» **To-do item**: Copy out each of these items word for word, leaving out the pictures.

Chart understanding data
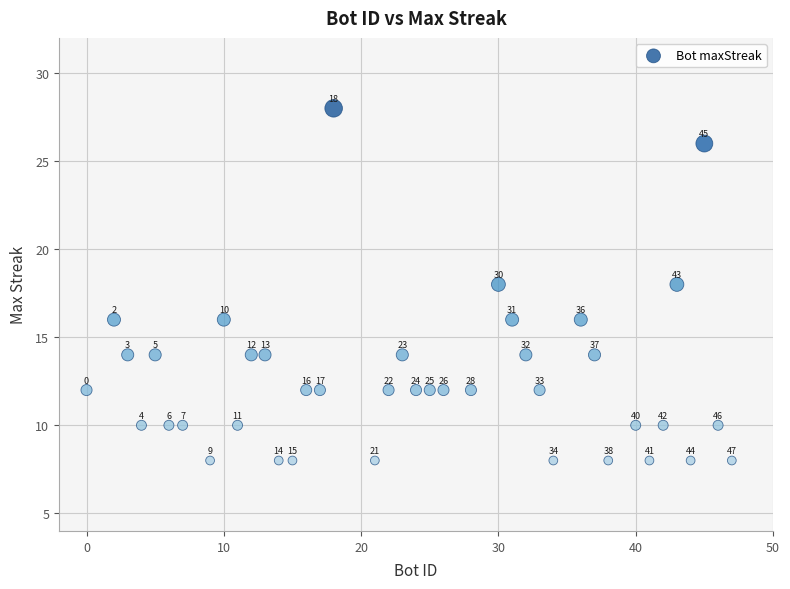

What Y value in the scatter plot is closest to 18?

18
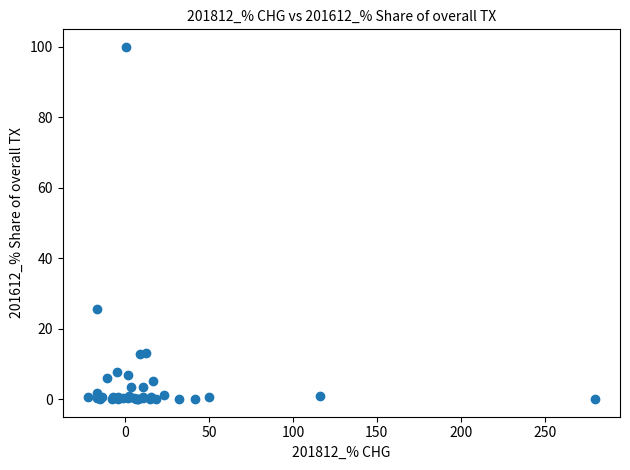

What Y value in the scatter plot is closest to 50?

25.7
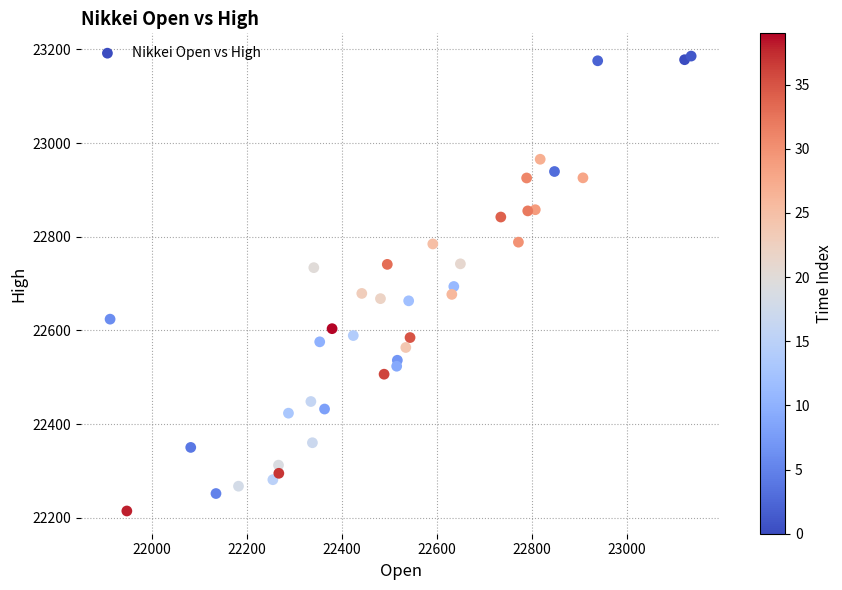

What is the range of Y values (max minus min)?

971.3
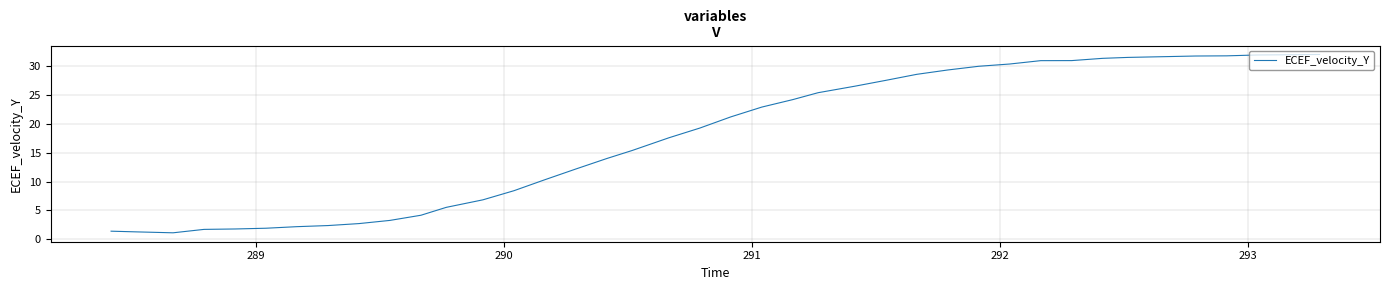

What is the difference between the maximum and minimum values?

30.8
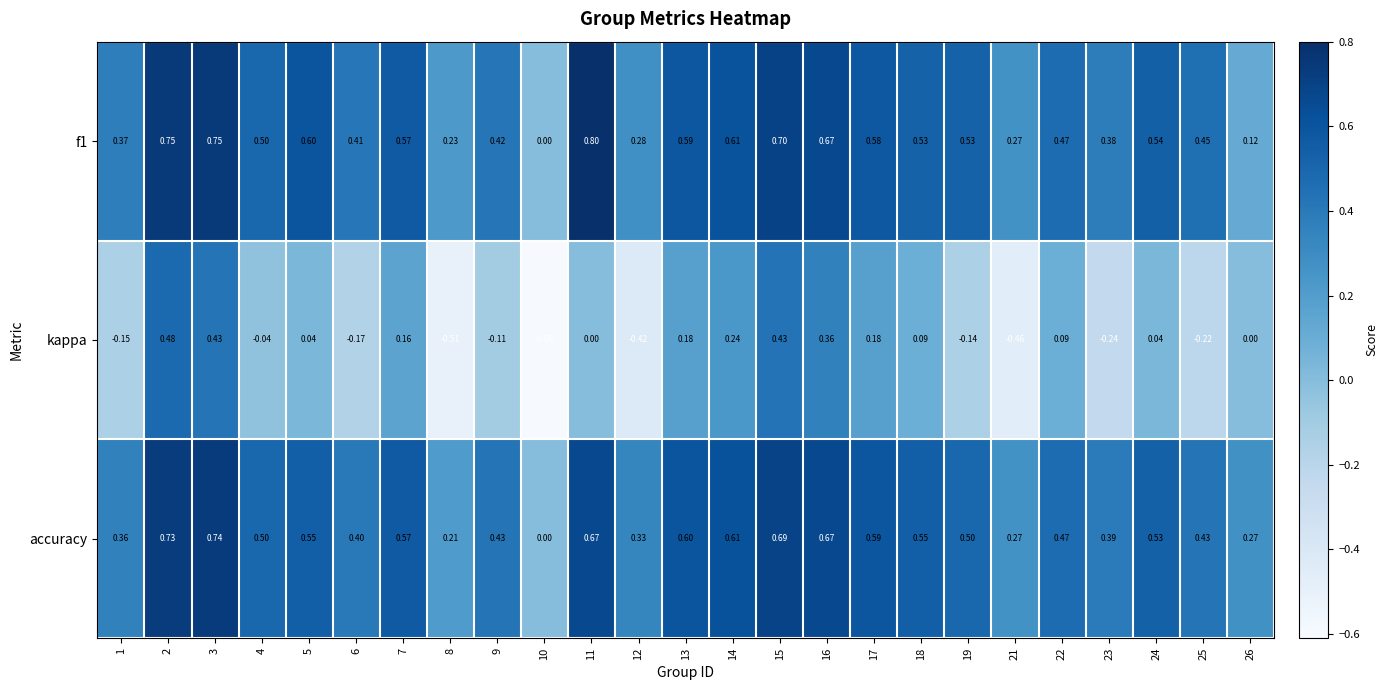

Which series changed the most between 14 and 22?

kappa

» **Solution to the problem**:
What Y value in the scatter plot is closest to 18?

18

What Y value in the scatter plot is closest to 50?

25.7

What is the range of Y values (max minus min)?

971.3

What is the difference between the maximum and minimum values?

30.8

Which series changed the most between 14 and 22?

kappa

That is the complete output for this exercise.